Comparison of acute and chronic secretagogue regulation of proadrenocorticotropin/endorphin synthesis, secretion, and messenger ribonucleic acid production in primary cultures of rat anterior pituitary

The acute and chronic effects of secretagogues activating cAMP-dependent pathways (CRH and cAMP) and activating cAMP-independent pathways [phenylephrine and phorbol 12-myristate 13-acetate (PMA)] on anterior pituitary function were examined in serum-free cultures. Applied acutely, PMA produced a greater stimulation of ACTH/endorphin secretion than CRH or cAMP. However, the effects of CRH and cAMP on secretion were maintained for up to 12 days, while those of PMA and phenylephrine diminished rapidly. Secretagogue effects on pro-ACTH/endorphin biosynthesis were determined by immunoprecipitation of biosynthetically labeled β-endorphin-related peptides. Cultures exposed to CRH or cAMP and [3H]tyrosine for 12 h produced 1.7 ± 0.2- and 1.6 ± 0.1-fold more newly synthesized β-endorphin-related material than control cells. Cultures exposed to phenylephrine or PMA synthesized 1.3 ± 0.1- and 1.4 ± 0.1-fold more peptide than control cells.
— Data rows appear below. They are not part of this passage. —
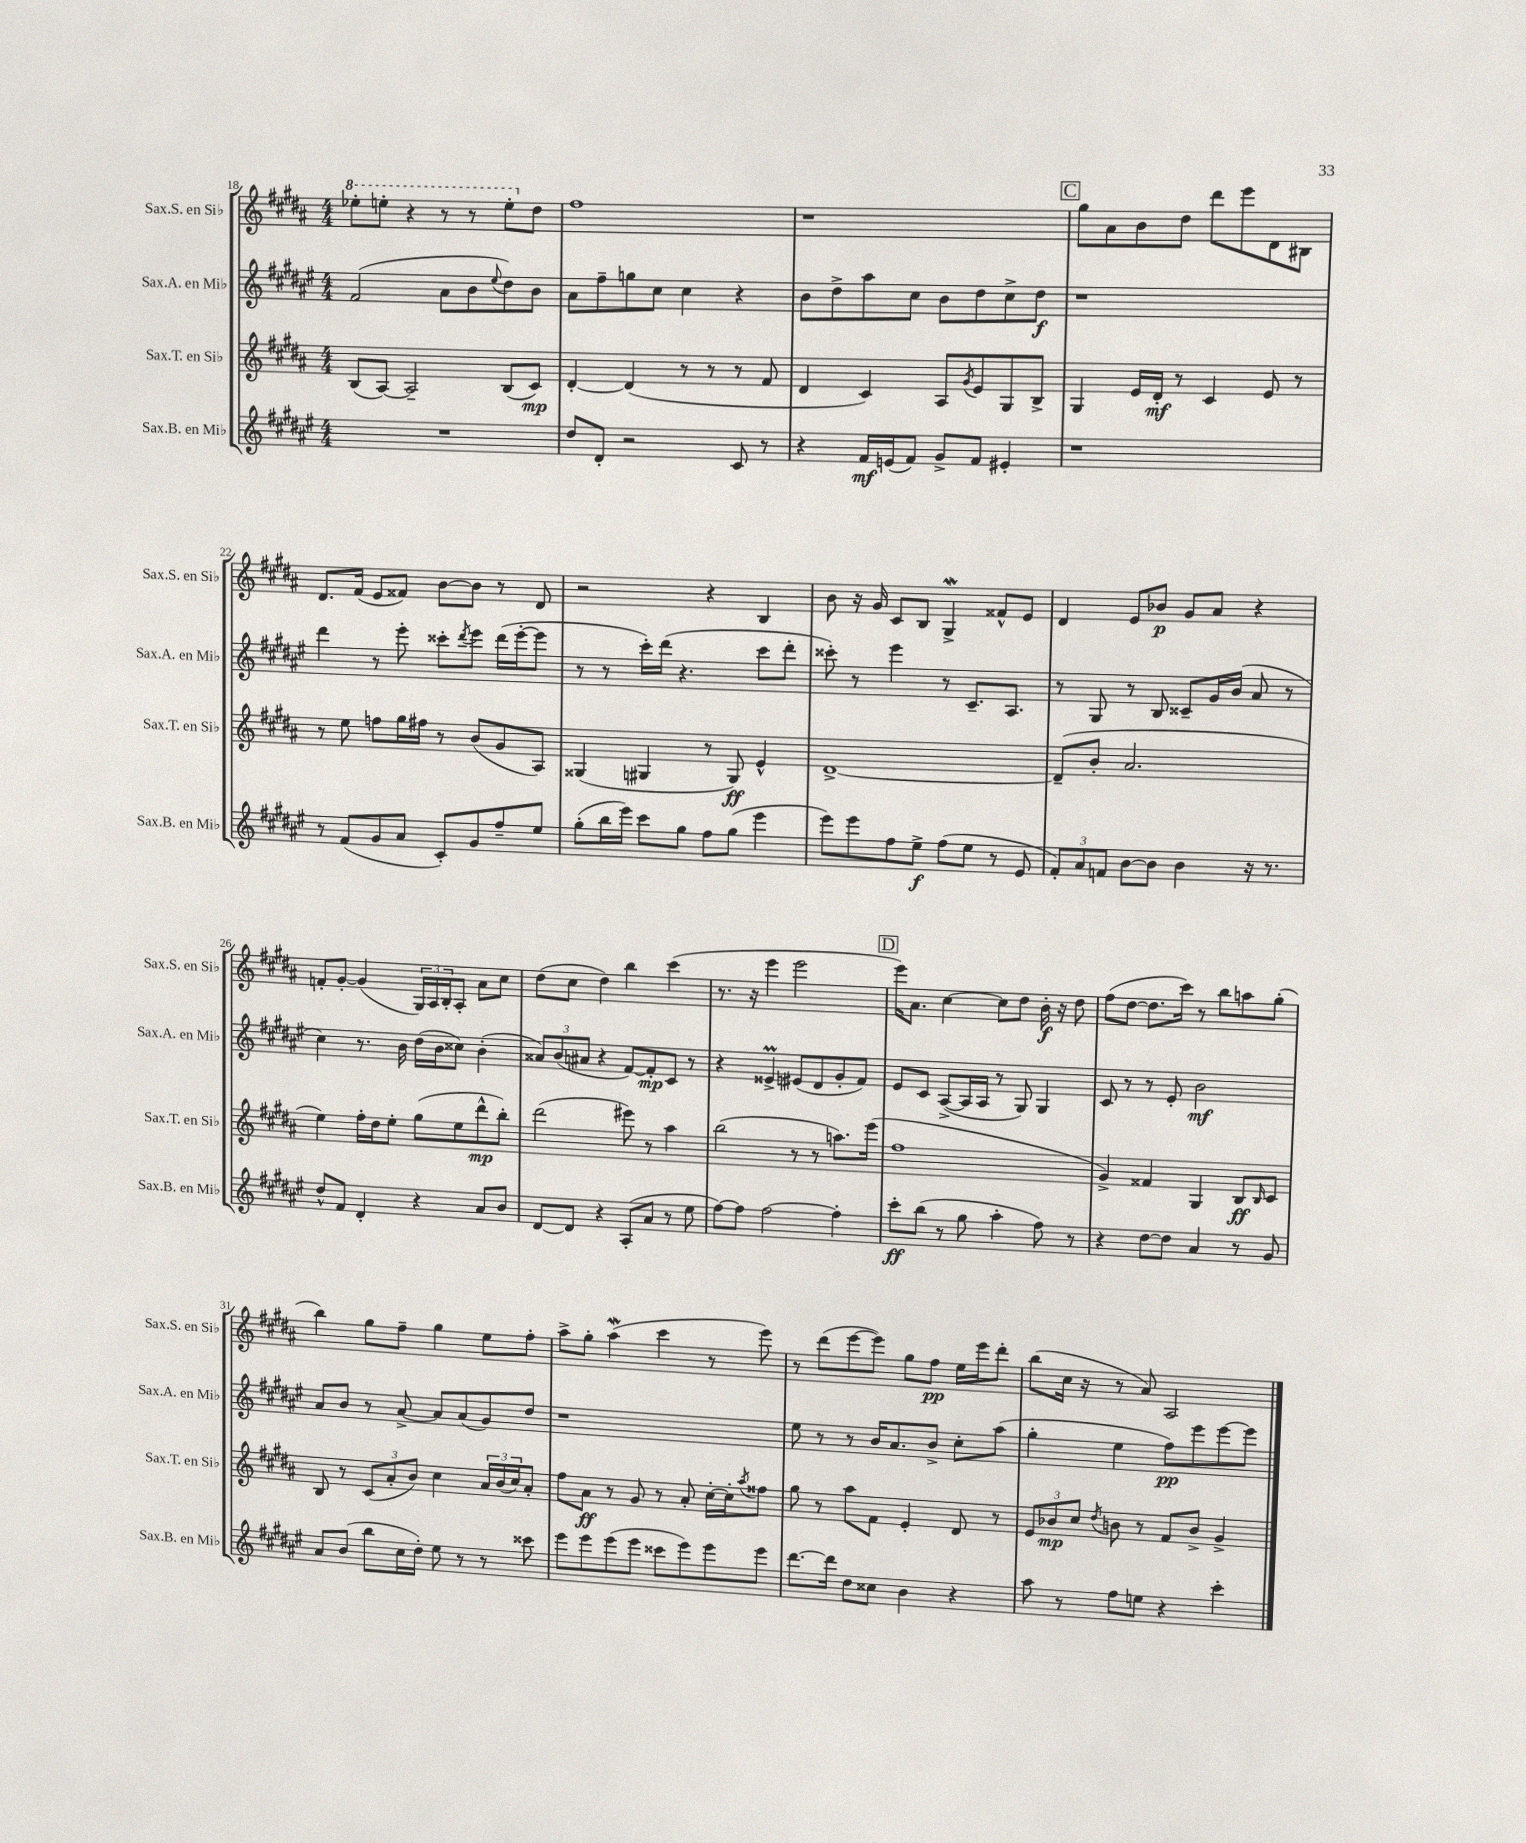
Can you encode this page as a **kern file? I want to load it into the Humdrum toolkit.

**kern	**kern	**kern	**kern
*staff4	*staff3	*staff2	*staff1
*clefG2	*clefG2	*clefG2	*clefG2
*k[f#c#g#d#a#e#]	*k[f#c#g#d#a#]	*k[f#c#g#d#a#e#]	*k[f#c#g#d#a#]
*M4/4	*M4/4	*M4/4	*M4/4
1r	(8B/L	(2f#/	8eee-'\L
.	[8A#/J)	.	8eee'\J
.	2A#~/]	.	4r
.	.	8a#\L	8r
.	.	8b\	8r
.	.	8qqee#/	.
.	(8B/L	8dd#\)	8eee'\L
.	8c#/J)	8b\J	8dd#\J
=	=	=	=
8dd#/L	[4d#'/	8a#\L	1ff#
8d#'/J	.	8ff#~\	.
2r	(4d#/]	8gg\	.
.	.	8cc#\J	.
.	8r	4cc#\	.
.	8r	.	.
8c#/	8r	4r	.
8r	8f#/	.	.
=	=	=	=
4r	4d#/	8b\L	1r
.	.	8dd#^\	.
16f#/LL	4c#/)	8aa#\	.
(16e/J	.	.	.
8f#/J)	.	8cc#\J	.
8g#^/L	8A#/L	8b\L	.
.	8qg#/	.	.
8f#/J	8e/	8dd#\	.
4e#'/	8G#/	8cc#^\	.
.	8B^/J	8dd#\J	.
=	=	=	=
1r	4G#/	1r	8gg#\L
.	.	.	8a#\
.	16e/LL	.	8b\
.	16d#'/JJ	.	.
.	8r	.	8dd#\J
.	4c#/	.	8ddd#\L
.	.	.	8eee\
.	8e/	.	8d#\
.	8r	.	8B#\J
=	=	=	=
8r	8r	4ddd#\	8.d#/L
(8f#/L	8ee\	.	.
.	.	.	(16f#/Jk
8g#/	8ff\L	8r	8e/L
8a#/J	16gg#\L	8eee#'\	8f##/J)
.	16ff#\JJ	.	.
8c#'/L)	8r	8ccc##'\L	[8b\L
.	.	8qddd#/	.
8g#/	(8b/L	8eee#\J	8b\]J
8ff#~/	8g#/	(16ddd#\LL	8r
.	.	[16eee#'\J	.
8ee#/J	8A#/J)	8eee#\]J	8d#/
=	=	=	=
(8gg#'\L	(4G##/	8r	2r
16bb\L	.	8r	.
16eee#\JJ)	.	.	.
8ccc#\L	4G#/	16ccc#'\LL)	.
.	.	(16ddd#\JJ	.
8gg#\J	.	4.r	.
8ff#\L	8r	.	4r
(8gg#\J	8G#/)	.	.
4eee#\	4e^^/	8ccc#\L	4B/
.	.	8ddd#'\J	.
=	=	=	=
8eee#\L)	[1d#^	8ccc##'\)	8b\
8eee#\	.	8r	16r
.	.	.	16g#/
8ff#\	.	4eee#\	8c#/L
8ee#^\J	.	.	8B/J
(8ff#\L	.	8r	4G#^/
8ee#\J	.	8.c#~/L	.
8r	.	.	8f##^^/L
.	.	8.A#/J	.
8e#/	.	.	8e/J
=	=	=	=
12f#'/L)	(8d#~/]L	8r	4d#/
12a#/	.	.	.
.	8b'/J	8G#/	.
12f/J	.	.	.
[8b\L	2.a#/	8r	8e/L
8b\]J	.	8B/	8b-/J
4b\	.	8c##~/L	8g#/L
.	.	16g#/L	8a#/J
.	.	(16b/JJ	.
16r	.	8a#/	4r
8.r	.	.	.
.	.	8r	.
=	=	=	=
8dd#^^/L	4ee\)	4cc#\)	8f'/L
8f#/J	.	.	[8g#'/J
4d#'/	16ff#'\LL	8.r	(4g#/]
.	16dd#\J	.	.
.	8ee'\J	.	.
.	.	16b\	.
4r	(8gg#\L	(16dd#\LL	24G#/LL)
.	.	.	24A#/
.	.	16b\J	.
.	.	.	24B'/J
.	8ee\	8cc##\J)	8A#'/J
8a#/L	8ddd#^^\	(4b'\	8a#\L
8b/J	8bb'\J)	.	8cc#\J
=	=	=	=
[8d#/L	(2ddd#\	12a##/L)	(8dd#\L
.	.	(12b/	.
8d#/]J	.	.	8cc#\J
.	.	12a#/J	.
4r	.	4r	4dd#\)
(8A#'/L	8eee#\)	[8f#/L)	4bb\
8a#/J	8r	8f#'/]	.
8r	4aa#\	8c#/J	(4ccc#\
8ee#\	.	8r	.
=	=	=	=
[8ff#\L)	(2bb\	4r	8.r
8ff#\]J	.	.	.
.	.	.	16r
[2ff#\	.	4e##^/	4eee\
.	8r	(8e#/L	2eee\
.	8r	8d#/	.
4ff#'\]	8.aa\L)	8g#'/	.
.	.	8f#/J)	.
.	(16eee\Jk	.	.
=	=	=	=
8ccc#'\L	1ff#	8e#/L	16eee\LK)
.	.	.	8.a#\J
(8bb\J	.	8c#/J	.
8r	.	([8A#^/L	[4cc#\
8gg#\	.	16A#/]L	.
.	.	16A#/JJ	.
4aa#'\	.	8r	8cc#\]L
.	.	8G#/)	8dd#\J
8ff#\)	.	4G#/	16b'\
.	.	.	16r
8r	.	.	8dd#\
=	=	=	=
4r	4g#^/)	8c#/	(8ff#\L
.	.	8r	[8dd#\J
[8dd#\L	4f##/	8r	8.dd#\]L
8dd#\]J	.	8e#'/	.
.	.	.	16ccc#\Jk)
4a#/	4G#/	2b\	8r
.	.	.	8bb\L
8r	8B/L	.	8aa\
.	16qqB/	.	.
8g#/	8c#/J	.	(8gg#'\J
=	=	=	=
8a#/L	8B/	8a#/L	4bb\)
(8b/J	8r	8b/J	.
8bb\L	(12c#/L	8r	8gg#\L
.	12a#'/	.	.
16cc#\L	.	[8a#^/	8ff#~\J
.	12b/J)	.	.
16dd#'\JJ)	.	.	.
8ee#\	4cc#\	8a#/]L	4gg#\
8r	.	(8a#/	.
8r	24a#/LL	8g#/)	8ee\L
.	(24b/	.	.
.	24cc#/J)	.	.
8ccc##\	8a#'/J	8dd#/J	8ff#'\J
=	=	=	=
8eee#\L	8ff#\L	1r	8aa#^\L
8eee#\	8a#\J	.	8gg#'\J
(8eee#\	8r	.	(4aa#\
8eee#\J	8g#/	.	.
8ccc##\L	8r	.	4ccc#\
8eee#\)	8a#'/	.	.
8eee#\	[16cc#'\LL	.	8r
.	16cc#'\]J	.	.
.	8qaa#/	.	.
8eee#\J	8ff##\J	.	8eee\)
=	=	=	=
[8.ddd#\L	8gg#\	8ee#\	8r
.	8r	8r	(8ddd#\L
16ddd#\]Jk	.	.	.
8dd#\L	8aa#\L	8r	[8eee\
8cc##\J	8f#\J	16b/LK	8eee\]J)
.	.	8.a#/	.
4b\	4e'/	.	8gg#\L
.	.	8b^/J	8ff#\J
4r	8d#/	8cc#'\L	16ee\LL
.	.	.	16eee\J
.	8r	(8aa#\J	8ddd#'\J
=	=	=	=
8aa#\	12e/L	4gg#'\	(8bb\L
.	12b-/	.	.
8r	.	.	16cc#\Jk
.	12cc#/J	.	.
.	.	.	16r
.	8qdd#/	.	.
8ff#\L	8b\	4ee#\	8r
8ee\J	8r	.	8a#/)
4r	8f#/L	8ff#\L)	2A#/
.	8b^/J	8eee#\	.
4ccc#'\	4g#^/	[8eee#\	.
.	.	8eee#\]J	.
==	==	==	==
*-	*-	*-	*-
Exposure of cells to CRH or cAMP for 12 days increased pro-ACTH/endorphin biosynthesis to a greater extent than the 12-h treatment (3.0 ± 0.1- and 2.5 ± 0.3-fold over control value, respectively). Exposure to phenylephrine or PMA for 12 days had the same effect on pro-ACTH/endorphin biosynthesis as exposure for 12h. After acute or chronic secretagogue exposure, the cells secreted relatively more newly synthesized β-lipotropin than j8-endorphin. Levels of pro-ACTH/endorphin mRNA in cultures treated acutely (12 h) or chronically (12 days) with CRH, cAMP, or phenylephrine changed in parallel with rates of pro-ACTH/endorphin biosynthesis. In contrast, chronic exposure to PMA stimulated biosynthesis while reducing pro-ACTH/ endorphin mRNA levels. In summary, these results suggest that factors that activate cAMP-dependent pathways are more powerful stimulators of pro-ACTH/endorphin biosynthesis than factors that activate cAMP-independent pathways; the cAMPdependent pathway may be primarily responsible for regenerating depleted hormone reserves.